=== Document segment ===
Industry The hydropower portfolio of India is depleting Anil Sardana, CEO Tata Power, recently in an interview with ET Now, talked about the hydropower capacity of India. Sardana stated that the hydropower capacity in India has seen depletion. He stated that the total energy production has fallen from 30% to 17% and is expected to drop to 15% in 2017.
Himachal Workers, Farmers stage protest against HPPCL Supported by CITU, project workers on 28 March staged a protest in Reckong Peo under the banner of the 450-Mw Shongtong-Karcham Hydel Project Workers’ Union demanding 3-month pending wages as per the minimum wages Act, implementation of labour and tribal laws and lifting of Section 144 from the project site. Raising slogans against the district administration and Himachal Pradesh Power Corporation Limited (HPPCL), workers and the project-affected farmers from four gram panchayats of Rali, Barang, Powari & Kwangi gheraoed the office of the general manager, HPPCL, which is executing the project on the Satluj river.
=== Material supplied ===
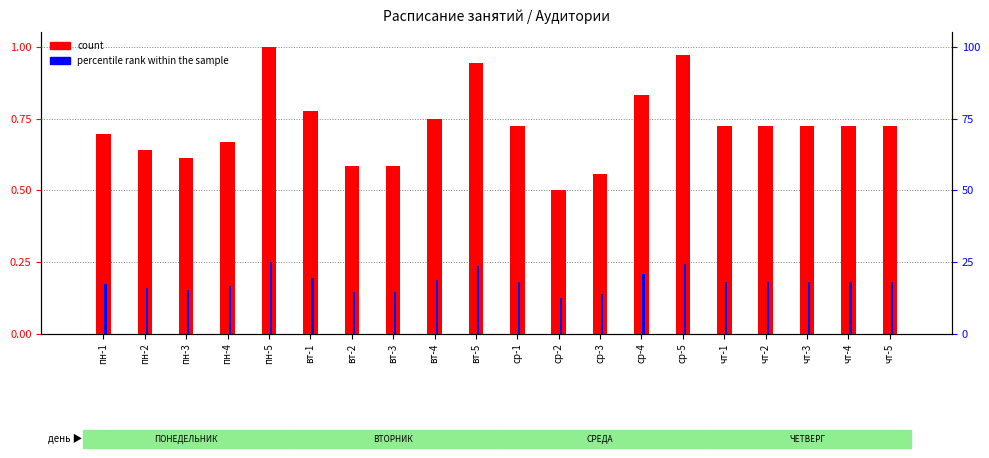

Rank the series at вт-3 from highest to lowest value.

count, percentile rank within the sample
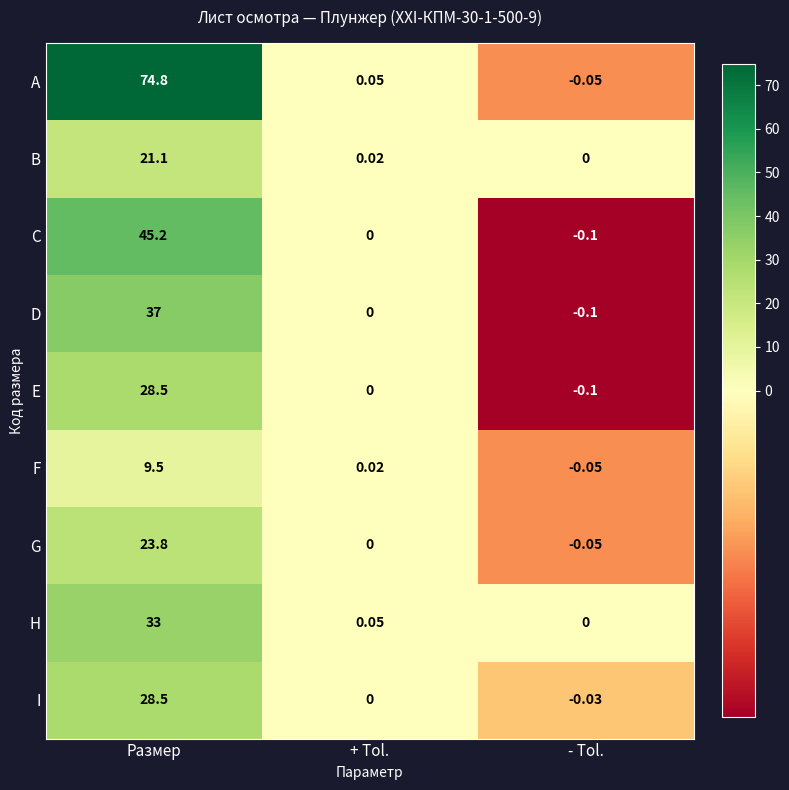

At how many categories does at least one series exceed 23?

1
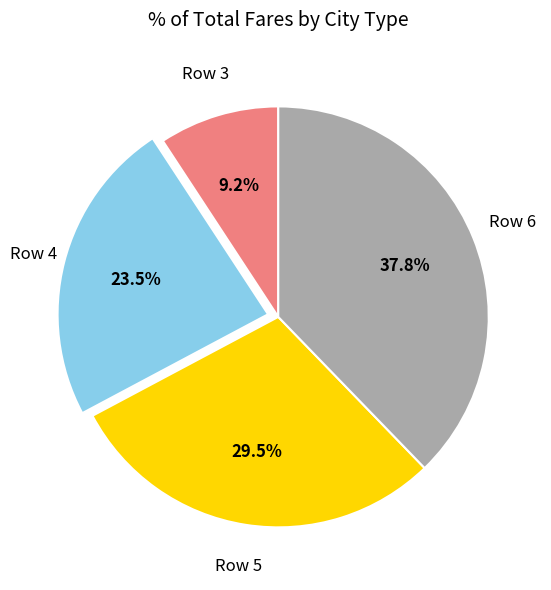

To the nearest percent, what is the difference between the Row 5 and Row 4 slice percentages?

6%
===
## Instruction 1
Retype the hydropower excerpt in full, word for word.
## Instruction 2
Please put the entries from the line holding "count, percentile rank within the sample" through the end of the entries, inclusive, into a Markdown table with the columns No. and Content, one numbered row per line. Leave out blank lines and pictures.
These entries are unrelated to the hydropower excerpt.

## Exercise solution 1
Industry The hydropower portfolio of India is depleting Anil Sardana, CEO Tata Power, recently in an interview with ET Now, talked about the hydropower capacity of India. Sardana stated that the hydropower capacity in India has seen depletion. He stated that the total energy production has fallen from 30% to 17% and is expected to drop to 15% in 2017.
Himachal Workers, Farmers stage protest against HPPCL Supported by CITU, project workers on 28 March staged a protest in Reckong Peo under the banner of the 450-Mw Shongtong-Karcham Hydel Project Workers’ Union demanding 3-month pending wages as per the minimum wages Act, implementation of labour and tribal laws and lifting of Section 144 from the project site. Raising slogans against the district administration and Himachal Pradesh Power Corporation Limited (HPPCL), workers and the project-affected farmers from four gram panchayats of Rali, Barang, Powari & Kwangi gheraoed the office of the general manager, HPPCL, which is executing the project on the Satluj river.

## Exercise solution 2
| No. | Content |
|---|---|
| 1 | count, percentile rank within the sample |
| 2 | At how many categories does at least one series exceed 23? |
| 3 | 1 |
| 4 | To the nearest percent, what is the difference between the Row 5 and Row 4 slice percentages? |
| 5 | 6% |